Gemini, le "piège de la détection" exagère : Admiral a attrapé chaque fraude citée, empêchant les paiements >> pic d'opex (le traitement des sinistres représente environ 5 à 10 % des primes historiquement). Aucune preuve de compression du rendement des capitaux propres pour le moment - le COR automobile d'Admiral en 2024 est resté à ~90 %, le rendement des capitaux propres à ~28 %. Le risque systémique est une réaction réglementaire obligeant à des prix planchers uniformes, aidant au transfert. Le panel se concentre sur les coûts, ignorant la dissuasion de la fraude en tant que RP gratuit pour les augmentations de primes.
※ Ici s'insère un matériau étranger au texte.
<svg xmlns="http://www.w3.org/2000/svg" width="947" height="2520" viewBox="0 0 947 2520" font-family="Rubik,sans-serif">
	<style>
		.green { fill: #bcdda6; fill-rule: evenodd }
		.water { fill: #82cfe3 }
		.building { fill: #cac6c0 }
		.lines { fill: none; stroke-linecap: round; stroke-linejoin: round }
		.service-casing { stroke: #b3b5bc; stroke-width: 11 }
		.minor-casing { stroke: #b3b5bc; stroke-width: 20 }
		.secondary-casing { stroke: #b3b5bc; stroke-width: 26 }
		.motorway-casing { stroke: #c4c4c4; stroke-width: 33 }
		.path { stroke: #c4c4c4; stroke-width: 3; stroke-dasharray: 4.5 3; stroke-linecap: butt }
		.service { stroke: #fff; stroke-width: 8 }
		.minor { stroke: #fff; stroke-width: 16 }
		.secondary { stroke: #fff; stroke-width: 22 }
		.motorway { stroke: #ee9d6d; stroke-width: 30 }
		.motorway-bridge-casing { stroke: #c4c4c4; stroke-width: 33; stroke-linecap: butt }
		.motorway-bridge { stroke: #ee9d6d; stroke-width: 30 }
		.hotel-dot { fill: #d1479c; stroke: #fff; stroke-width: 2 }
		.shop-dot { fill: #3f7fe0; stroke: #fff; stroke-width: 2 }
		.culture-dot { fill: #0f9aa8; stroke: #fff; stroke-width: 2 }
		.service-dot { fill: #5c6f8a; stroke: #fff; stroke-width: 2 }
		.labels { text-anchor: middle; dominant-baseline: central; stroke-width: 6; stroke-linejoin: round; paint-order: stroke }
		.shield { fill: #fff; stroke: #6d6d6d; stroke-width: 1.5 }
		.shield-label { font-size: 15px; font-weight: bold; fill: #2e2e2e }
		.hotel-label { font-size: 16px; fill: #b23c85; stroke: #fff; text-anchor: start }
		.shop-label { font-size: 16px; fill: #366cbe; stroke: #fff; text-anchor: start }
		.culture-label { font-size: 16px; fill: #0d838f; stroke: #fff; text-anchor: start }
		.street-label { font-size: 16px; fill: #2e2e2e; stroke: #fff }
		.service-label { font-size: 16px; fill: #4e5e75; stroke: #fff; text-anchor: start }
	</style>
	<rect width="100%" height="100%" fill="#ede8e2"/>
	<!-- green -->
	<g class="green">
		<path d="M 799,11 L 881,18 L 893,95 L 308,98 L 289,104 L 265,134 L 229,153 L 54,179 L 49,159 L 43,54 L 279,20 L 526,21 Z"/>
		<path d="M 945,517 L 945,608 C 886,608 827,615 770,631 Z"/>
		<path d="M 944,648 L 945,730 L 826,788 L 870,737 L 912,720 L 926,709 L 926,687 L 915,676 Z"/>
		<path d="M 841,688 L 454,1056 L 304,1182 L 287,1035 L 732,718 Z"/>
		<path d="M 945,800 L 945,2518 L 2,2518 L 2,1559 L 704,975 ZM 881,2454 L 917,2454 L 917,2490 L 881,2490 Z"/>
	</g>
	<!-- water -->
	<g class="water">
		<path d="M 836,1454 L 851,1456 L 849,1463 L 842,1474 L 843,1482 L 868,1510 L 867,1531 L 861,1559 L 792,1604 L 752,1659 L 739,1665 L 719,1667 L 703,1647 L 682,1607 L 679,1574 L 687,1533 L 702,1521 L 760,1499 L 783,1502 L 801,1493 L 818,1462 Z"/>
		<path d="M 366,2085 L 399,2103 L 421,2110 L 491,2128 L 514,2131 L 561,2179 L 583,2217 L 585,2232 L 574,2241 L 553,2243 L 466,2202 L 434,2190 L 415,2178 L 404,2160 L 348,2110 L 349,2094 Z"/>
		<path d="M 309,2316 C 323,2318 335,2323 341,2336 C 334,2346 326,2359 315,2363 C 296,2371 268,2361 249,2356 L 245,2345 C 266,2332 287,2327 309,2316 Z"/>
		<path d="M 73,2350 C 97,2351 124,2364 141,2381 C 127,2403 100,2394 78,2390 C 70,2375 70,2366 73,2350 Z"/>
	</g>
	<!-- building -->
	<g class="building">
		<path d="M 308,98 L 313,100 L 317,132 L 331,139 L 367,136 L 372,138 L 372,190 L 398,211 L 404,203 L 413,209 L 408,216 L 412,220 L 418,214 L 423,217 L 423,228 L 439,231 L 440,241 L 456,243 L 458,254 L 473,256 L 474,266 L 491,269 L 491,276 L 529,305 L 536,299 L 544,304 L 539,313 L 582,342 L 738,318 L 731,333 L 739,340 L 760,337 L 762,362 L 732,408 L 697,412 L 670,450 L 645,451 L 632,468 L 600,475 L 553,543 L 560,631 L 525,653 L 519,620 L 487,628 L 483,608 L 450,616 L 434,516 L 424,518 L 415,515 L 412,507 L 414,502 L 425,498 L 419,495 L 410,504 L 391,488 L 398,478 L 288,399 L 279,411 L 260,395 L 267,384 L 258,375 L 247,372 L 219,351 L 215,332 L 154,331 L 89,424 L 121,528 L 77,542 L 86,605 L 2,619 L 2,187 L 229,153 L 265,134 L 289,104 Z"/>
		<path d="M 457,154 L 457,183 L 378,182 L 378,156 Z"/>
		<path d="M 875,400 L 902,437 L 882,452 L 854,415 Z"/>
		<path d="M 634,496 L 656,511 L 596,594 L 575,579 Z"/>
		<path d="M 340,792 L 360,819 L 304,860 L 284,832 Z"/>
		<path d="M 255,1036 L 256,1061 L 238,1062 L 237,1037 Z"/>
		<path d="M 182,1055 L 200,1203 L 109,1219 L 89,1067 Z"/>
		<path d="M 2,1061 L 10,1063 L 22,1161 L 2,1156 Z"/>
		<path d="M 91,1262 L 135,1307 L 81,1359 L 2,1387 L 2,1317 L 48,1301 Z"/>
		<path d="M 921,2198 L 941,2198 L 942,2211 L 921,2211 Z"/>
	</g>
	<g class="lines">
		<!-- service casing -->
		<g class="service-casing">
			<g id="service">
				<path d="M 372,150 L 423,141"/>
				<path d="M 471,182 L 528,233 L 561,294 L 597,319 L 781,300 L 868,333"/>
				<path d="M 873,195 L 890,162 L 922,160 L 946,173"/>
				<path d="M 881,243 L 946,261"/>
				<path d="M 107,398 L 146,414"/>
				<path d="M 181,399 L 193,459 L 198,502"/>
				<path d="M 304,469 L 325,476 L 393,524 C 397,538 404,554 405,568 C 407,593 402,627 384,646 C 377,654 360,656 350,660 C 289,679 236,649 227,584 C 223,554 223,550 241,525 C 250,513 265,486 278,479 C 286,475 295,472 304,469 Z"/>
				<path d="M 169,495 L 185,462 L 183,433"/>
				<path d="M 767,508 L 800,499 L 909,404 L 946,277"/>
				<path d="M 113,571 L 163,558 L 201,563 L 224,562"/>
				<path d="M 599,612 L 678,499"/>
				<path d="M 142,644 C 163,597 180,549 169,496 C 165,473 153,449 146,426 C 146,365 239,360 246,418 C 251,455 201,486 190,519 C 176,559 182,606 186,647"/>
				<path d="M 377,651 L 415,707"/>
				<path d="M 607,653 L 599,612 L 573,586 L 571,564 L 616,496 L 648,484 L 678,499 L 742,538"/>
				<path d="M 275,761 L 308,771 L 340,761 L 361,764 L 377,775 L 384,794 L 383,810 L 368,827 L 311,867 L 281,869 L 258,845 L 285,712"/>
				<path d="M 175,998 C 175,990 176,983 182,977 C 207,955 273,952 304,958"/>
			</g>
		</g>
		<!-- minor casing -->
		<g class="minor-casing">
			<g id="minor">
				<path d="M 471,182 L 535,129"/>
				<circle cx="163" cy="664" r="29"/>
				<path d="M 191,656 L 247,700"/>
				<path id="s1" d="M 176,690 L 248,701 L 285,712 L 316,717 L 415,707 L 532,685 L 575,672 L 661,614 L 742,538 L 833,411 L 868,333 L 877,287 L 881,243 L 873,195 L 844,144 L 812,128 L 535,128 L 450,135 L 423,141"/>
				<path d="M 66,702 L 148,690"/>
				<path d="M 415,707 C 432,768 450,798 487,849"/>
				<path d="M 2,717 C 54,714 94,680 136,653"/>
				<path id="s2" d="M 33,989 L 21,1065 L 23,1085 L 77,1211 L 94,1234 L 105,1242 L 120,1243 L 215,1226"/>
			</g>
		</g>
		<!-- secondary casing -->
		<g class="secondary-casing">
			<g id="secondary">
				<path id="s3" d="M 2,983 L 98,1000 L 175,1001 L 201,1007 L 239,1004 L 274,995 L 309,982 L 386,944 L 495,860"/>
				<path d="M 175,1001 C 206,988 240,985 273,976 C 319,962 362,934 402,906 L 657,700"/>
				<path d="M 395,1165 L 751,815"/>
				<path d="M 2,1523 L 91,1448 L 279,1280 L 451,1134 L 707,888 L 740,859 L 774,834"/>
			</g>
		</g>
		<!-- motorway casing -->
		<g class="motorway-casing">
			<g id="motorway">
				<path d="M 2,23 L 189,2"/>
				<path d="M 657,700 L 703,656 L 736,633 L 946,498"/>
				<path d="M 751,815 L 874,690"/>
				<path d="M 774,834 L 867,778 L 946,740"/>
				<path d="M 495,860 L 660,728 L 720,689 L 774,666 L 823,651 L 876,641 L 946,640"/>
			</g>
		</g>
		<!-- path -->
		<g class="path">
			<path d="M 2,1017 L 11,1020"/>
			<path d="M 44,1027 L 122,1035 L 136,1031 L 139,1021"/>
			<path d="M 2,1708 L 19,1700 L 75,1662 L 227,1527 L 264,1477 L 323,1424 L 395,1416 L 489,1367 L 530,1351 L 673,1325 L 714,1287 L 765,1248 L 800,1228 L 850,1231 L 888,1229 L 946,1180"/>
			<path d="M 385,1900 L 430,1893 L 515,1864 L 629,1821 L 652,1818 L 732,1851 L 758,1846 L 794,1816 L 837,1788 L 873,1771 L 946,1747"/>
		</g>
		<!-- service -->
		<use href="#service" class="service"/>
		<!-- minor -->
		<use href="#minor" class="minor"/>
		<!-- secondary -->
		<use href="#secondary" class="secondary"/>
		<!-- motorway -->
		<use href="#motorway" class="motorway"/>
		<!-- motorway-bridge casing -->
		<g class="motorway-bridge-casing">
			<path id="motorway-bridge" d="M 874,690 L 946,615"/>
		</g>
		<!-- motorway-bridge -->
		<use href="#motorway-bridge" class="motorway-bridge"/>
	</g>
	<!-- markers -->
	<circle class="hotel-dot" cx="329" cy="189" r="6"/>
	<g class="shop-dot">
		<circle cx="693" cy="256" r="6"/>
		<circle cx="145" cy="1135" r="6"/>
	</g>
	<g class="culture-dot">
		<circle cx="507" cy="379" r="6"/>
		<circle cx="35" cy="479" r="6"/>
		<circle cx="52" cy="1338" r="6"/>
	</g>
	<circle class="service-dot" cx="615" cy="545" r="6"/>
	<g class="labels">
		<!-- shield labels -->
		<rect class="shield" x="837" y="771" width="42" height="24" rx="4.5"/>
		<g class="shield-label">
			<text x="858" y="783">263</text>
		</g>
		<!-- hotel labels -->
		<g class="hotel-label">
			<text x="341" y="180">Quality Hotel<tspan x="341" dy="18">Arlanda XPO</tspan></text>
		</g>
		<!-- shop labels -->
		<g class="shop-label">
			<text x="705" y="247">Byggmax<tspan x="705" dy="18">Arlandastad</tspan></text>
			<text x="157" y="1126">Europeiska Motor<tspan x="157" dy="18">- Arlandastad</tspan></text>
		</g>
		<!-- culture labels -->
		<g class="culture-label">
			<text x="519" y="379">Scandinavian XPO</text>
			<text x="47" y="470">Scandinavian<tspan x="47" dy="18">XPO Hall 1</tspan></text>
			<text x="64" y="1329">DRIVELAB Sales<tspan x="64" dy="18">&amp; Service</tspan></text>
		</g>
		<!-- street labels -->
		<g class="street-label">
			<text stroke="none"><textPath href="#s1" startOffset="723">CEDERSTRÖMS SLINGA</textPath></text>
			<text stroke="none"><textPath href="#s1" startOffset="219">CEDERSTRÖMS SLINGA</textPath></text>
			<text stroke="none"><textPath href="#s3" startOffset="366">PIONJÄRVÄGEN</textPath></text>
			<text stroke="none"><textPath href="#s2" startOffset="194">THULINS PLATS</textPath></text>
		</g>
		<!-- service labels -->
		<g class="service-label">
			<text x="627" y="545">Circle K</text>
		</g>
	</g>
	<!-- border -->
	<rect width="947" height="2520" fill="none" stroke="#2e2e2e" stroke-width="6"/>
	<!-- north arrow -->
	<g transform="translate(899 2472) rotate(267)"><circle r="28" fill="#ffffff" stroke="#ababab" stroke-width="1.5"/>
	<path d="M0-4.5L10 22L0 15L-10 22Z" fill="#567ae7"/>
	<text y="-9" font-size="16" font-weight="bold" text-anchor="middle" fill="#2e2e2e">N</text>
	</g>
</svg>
"Le rendement des capitaux propres d'Admiral est fragile car l'inflation des coûts de détection s'aggrave en raison des plafonds de prix structurels sur un marché réglementé."
La défense du rendement des capitaux propres de Grok manque le point : le rendement des capitaux propres d'Admiral est libellé en GBP avec des marges automobiles britanniques déjà très faibles à 8 %. Si les coûts de détection augmentent de 15 à 20 % par an tout en maintenant des plafonds de prix compétitifs, ce rendement se comprimera plus rapidement que ne le suggèrent les tendances historiques. Le "RP gratuit pour les augmentations de primes" suppose que les régulateurs britanniques tolèrent cela - ils ne le feront pas. La réaction réglementaire n'est pas un risque systémique ; c'est le scénario de base.
"Detection-driven cost growth is non-linear and could compress Admiral's ROE even with a detection-driven spike in fraud."
Claude's "artifact vs. reality" framing misses the cost-growth dynamics in any detection-led upgrade. Even if 71% reflects catch-up in detection, the incremental opex isn’t one-off; it compounds with ongoing forensic tooling, data privacy, and regulatory reporting. That makes margins far more sensitive to pass-through limits than simple claims inflation. If pricing caps bite in the UK, Admiral’s ROE could compress even as claims payments stabilize, because opex grows faster than revenue.
Verdict du panel
Pas de consensusThe panel consensus is that the 71% spike in fraud at Admiral (ADM.L) poses a significant risk to the company's margins and return on equity, primarily due to the increasing costs of detection and the potential for regulatory backlash on premium hikes. However, the extent of the risk is a point of debate among the panelists.
The potential for improved fraud deterrence to serve as free PR for premium hikes, assuming regulators allow it.
The 'detection trap' and the high-stakes nature of missing a single synthetic claim, which could shift insurance from an actuarial business to a high-stakes cybersecurity firm, compressing long-term ROE.